======== KUTIPAN UNTUK DIBACA ========
Tuesday, January 25, 2011

Kegiatan anak menjelang IMLEK



Dalam rangka menyambut hari raya Imlek, SD Xaverius 1 mengajak anak – anak untuk lebih  mengenal kebudayaan Chinese khususnya Imlek, yang tahun ini jatuh pada tanggal 3 Februari 2011. Anak – anak sekarang kurang paham tentang kebudayaan china. Selain mengajak anak – anak membuat karya kami juga menceritakan beberapa cerita seputar Imlek. Anak – anak dengan senang mendengarkannya.
          Anak – anak diajak membuat karya yang bertemakan Imlek. Mulai dari anak kelas 1 sampai kelas 6 semuanya membuat hasta karya. Anak - anak dengan senang membuatnya, sebagian dari karya – karya yang mereka buat dipajang di majalah dinding sekolah. Majalah dinding sekolah adalah salah satu penghargaan dari sekolah untuk anak – anak. anak – anak sangat senang apabila karya mereka ikut masuk dalam majalah dinding sekolah.

Kelas 1 : mewarnai dengan tema Imlek







Kelas 2 : membuat  包 :Hong Bao dari kertas



Kelas 3 : membuat  包 :Hong Bao dari kain flannel

          Anak – anak diajarkan cara membuat Hong Bao atau yang lebih dikenal dengan sebutan Ang Pao, (dialek hokian). Tidak hanya membuat Ang Pao anak – anak juga diajak untuk menuliskan pengharapan mereka ditahun yang baru kedalam 4 warna kertas. Didalam Ang Pao tersebut terdapat 4 macam warna kertas yaitu pink, hijau, biru, kuning. Kertas – kertas tersebut berisi pengharapan mereka terhadap diri mereka sendiri, orang tua, sekolah dan guru mereka ditahun yang baru.
          Dari 4 carik kertas tersebut kita dapat mengetahui tidak hanya harapan mereka tetapi kita juga dapat mengetahui kendala yang dihadapi anak - anak kita. Sebenarnya tidak ada artinya 4 carik kertas tersebut, tetapi makna yang tersirat dari 4 carik kertas tersebut.
========
• YANG HARUS DIKERJAKAN A: Terjemahkan kalimat "Anak – anak sekarang kurang paham tentang kebudayaan china." dari tulisan tentang kegiatan Imlek ke dalam bahasa Inggris.
• YANG HARUS DIKERJAKAN B: Tolong tulis ulang paragraf dalam tulisan tentang kegiatan Imlek yang diawali "Anak – anak diajarkan cara membuat Hong Bao" menjadi daftar singkat tanpa menghilangkan fakta utamanya.
• YANG HARUS DIKERJAKAN C: Menurut tulisan tentang kegiatan Imlek, tanggal berapa Imlek jatuh pada tahun itu?
======== DATA YANG DITAMPILKAN ========
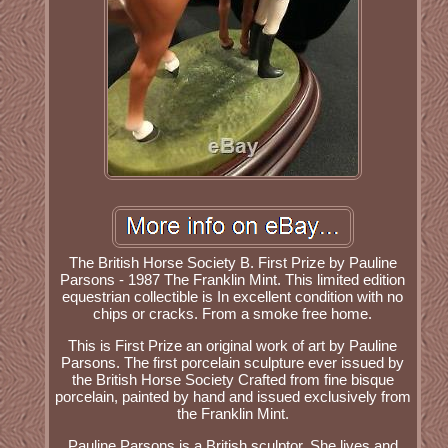
The British Horse Society B. First Prize by Pauline
Parsons - 1987 The Franklin Mint. This limited edition
equestrian collectible is In excellent condition with no
chips or cracks. From a smoke free home.
This is First Prize an original work of art by Pauline
Parsons. The first porcelain sculpture ever issued by
the British Horse Society Crafted from fine bisque
porcelain, painted by hand and issued exclusively from
the Franklin Mint.
Pauline Parsons is a British sculptor. She lives and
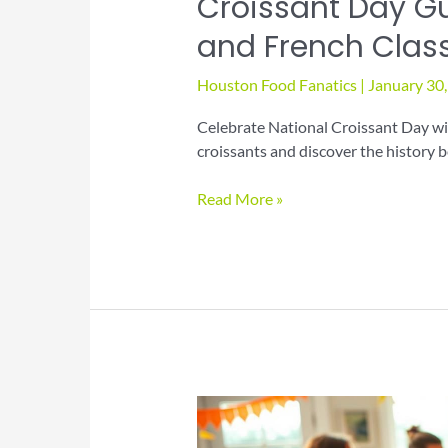
Croissant Day Gu
and French Clas
Houston Food Fanatics
|
January 30
Celebrate National Croissant Day wit
croissants and discover the history b
Croissant
Read More »
Day
Guide
to
Flaky
Pastries
and
French
Classics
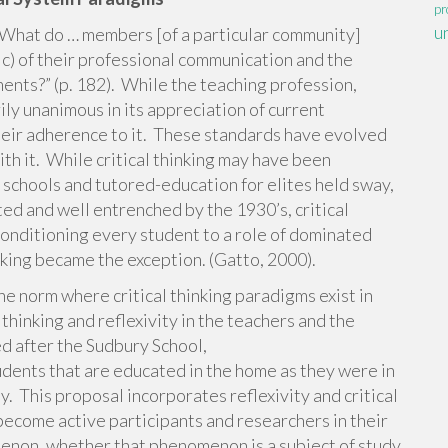
pr
u
“What do … members [of a particular community]
sic) of their professional communication and the
ments?” (p. 182). While the teaching profession,
rily unanimous in its appreciation of current
their adherence to it. These standards have evolved
th it. While critical thinking may have been
schools and tutored-education for elites held sway,
d and well entrenched by the 1930’s, critical
conditioning every student to a role of dominated
nking became the exception. (Gatto, 2000).
he norm where critical thinking paradigms exist in
 thinking and reflexivity in the teachers and the
d after the Sudbury School,
dents that are educated in the home as they were in
ty. This proposal incorporates reflexivity and critical
become active participants and researchers in their
menon, whether that phenomenon is a subject of study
========
• KOLOM JAWABAN A: Children today do not understand much about Chinese culture.

• KOLOM JAWABAN B:
- Anak-anak diajari membuat Hong Bao, yang lebih dikenal sebagai Ang Pao (dialek Hokian).
- Mereka juga menuliskan pengharapan untuk tahun yang baru pada 4 warna kertas.
- Di dalam Ang Pao ada kertas berwarna pink, hijau, biru, dan kuning.
- Kertas-kertas itu berisi harapan untuk diri sendiri, orang tua, sekolah, dan guru mereka di tahun yang baru.

• KOLOM JAWABAN C: 3 Februari 2011.